The rings take a while longer to procure, and honestly it’s not something they’d really thought about until one day they’re sitting in St James’s park watching the world go by and two young people (they’re all young, they’re all so young and fragile and so wonderfully human) get engaged, the young lady kneeling down in front of her companion and radiating such love that Aziraphale feels it like a beacon and turns toward it like a hound, gripping Crowley’s arm and compelling him to look as well, thinking at first they must be in danger, only to see the two young women crying and embracing, holding onto each other for all they’re worth, and Aziraphale watching them with all the love he has for humanity welling up in his kind, blue eyes.
“How would you feel about rings?” he asks one night, after the idea has had time to turn over in his head.
“I think they’re expensive worldly things with no more meaning than what we ascribe them,“ Aziraphale answers, steadfastly working through his taxes.
“So no diamonds then,” Crowley nods along from his spot on the couch, his long legs hanging over the side of the armrest as he reclines at a languid sprawl. “Gotcha. What if we made our own? Something…unique.”
“Unique how?” the angel asks, intrigued despite himself.
“I dunno…there’s iron in stars. Silver too…”
“You seem to have a thing for stars,” the angel says, twisting round to look at his demonic husband, and Crowley shrugs, his eyes fixed on some distant horizon only he can see.
“I suppose that’s what happens when you spend all your time looking up.”
And suddenly this just isn’t about something immaterial and shiny, it’s something else entirely and Aziraphale doesn’t quite know if he has the words or even the emotions to describe it but he suddenly knows what kind of ring he wants.
“Wow an ouroboros,“ Pepper exclaims excitedly, peering at the new ring on Uncle Zira’s hand.
“What’s an ouro…oreo…what’s that?” Brian asks, leaning in to get a closer look at the carved head of the snake biting its own tail, the yellow citrine eyes winking in the light. “Looks like a snake to me.”
“That’s what an ouroborosis” Adam replies. “It’s a serpent that eats its own tail to signify the end of the world.”
“And the rebirth of a new one,” Zira adds, claiming his hand back and reaching over the table to claim a piece of lemon cake before it’s all gone. “It’s an omen of sorts. A good one.”
“Sort of,” Crowley waves his hand ambiguously, absently twisting his own ring around on his finger until the engraved design of an eight pointed star was the right side up, a minuscule diamond twinkling at the center. Only Aziraphale knew it was really a shard of starlight captured on the tip of an angel’s feather.

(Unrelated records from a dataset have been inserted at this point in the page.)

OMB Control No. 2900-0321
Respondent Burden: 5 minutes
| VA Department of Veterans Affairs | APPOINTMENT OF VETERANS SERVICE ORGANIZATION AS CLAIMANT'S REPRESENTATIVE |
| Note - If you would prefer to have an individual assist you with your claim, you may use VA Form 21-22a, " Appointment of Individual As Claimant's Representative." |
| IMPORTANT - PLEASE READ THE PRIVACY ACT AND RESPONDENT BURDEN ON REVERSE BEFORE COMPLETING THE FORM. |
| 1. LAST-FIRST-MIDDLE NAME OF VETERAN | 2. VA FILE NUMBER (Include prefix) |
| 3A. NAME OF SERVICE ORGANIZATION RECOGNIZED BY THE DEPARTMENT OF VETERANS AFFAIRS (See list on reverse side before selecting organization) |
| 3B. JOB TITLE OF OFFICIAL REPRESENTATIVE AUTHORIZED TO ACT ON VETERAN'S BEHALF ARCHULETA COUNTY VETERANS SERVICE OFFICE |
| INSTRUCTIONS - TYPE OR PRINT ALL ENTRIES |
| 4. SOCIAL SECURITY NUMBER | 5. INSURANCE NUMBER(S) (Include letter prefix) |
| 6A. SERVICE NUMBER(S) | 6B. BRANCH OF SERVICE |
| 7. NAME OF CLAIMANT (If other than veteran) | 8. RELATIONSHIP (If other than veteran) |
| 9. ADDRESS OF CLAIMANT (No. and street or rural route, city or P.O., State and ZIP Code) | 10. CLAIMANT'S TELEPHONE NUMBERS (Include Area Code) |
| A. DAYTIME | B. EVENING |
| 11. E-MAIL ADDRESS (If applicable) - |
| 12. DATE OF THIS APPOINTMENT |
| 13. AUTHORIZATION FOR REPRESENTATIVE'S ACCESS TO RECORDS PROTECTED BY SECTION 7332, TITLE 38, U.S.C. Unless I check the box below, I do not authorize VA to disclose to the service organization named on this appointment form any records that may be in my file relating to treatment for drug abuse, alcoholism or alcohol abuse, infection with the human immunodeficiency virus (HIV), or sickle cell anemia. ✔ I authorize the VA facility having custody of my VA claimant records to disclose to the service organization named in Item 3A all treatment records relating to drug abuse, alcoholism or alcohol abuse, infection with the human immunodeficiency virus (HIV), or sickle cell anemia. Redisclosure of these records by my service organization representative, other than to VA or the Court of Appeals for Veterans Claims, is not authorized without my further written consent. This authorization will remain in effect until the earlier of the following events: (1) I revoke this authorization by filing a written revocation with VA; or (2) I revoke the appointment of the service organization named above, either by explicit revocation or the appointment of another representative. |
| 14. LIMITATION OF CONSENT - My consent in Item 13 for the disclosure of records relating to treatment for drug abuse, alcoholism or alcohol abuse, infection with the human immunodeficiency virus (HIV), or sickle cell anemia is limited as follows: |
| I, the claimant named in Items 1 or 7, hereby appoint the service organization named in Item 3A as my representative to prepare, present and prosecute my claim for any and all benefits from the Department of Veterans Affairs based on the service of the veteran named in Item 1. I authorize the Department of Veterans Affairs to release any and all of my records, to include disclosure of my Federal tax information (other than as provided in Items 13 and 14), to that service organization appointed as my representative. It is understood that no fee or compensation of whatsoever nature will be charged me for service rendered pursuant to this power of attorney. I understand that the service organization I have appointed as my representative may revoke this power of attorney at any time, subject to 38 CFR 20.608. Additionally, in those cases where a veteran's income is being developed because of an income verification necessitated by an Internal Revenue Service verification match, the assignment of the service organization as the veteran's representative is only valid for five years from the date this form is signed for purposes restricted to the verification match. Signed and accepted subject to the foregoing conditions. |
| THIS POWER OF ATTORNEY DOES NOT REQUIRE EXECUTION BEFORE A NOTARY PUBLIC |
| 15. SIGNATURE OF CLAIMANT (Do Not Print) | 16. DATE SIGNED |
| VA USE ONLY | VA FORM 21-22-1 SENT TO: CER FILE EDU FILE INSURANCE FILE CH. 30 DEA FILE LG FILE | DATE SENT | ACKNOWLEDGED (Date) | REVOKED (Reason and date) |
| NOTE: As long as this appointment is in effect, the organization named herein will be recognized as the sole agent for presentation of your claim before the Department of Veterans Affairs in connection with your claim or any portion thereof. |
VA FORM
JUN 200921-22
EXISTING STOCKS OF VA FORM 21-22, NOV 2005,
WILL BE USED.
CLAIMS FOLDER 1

“Well I do wish you had invited us,” Mrs. Young says as she bustles around the kitchen, shooing Dog out from under her feet at she puts a plate of biscuits down on the table. “Honestly, sneaking off and eloping like that.”
“Oh, it was a spur of the moment kind of thing,” Aziraphale answers, giving Crowley a secret little smile over the table, reaching around the cake in between them to take his hand in his own. “Sometimes you just know.”
But…….y’know, if you want me to go full wedding!crack, I can absolutely go Full Wedding!Crack. Just load me up full of maple syrup and crank Queen up to an 11 and we’ll be good to go!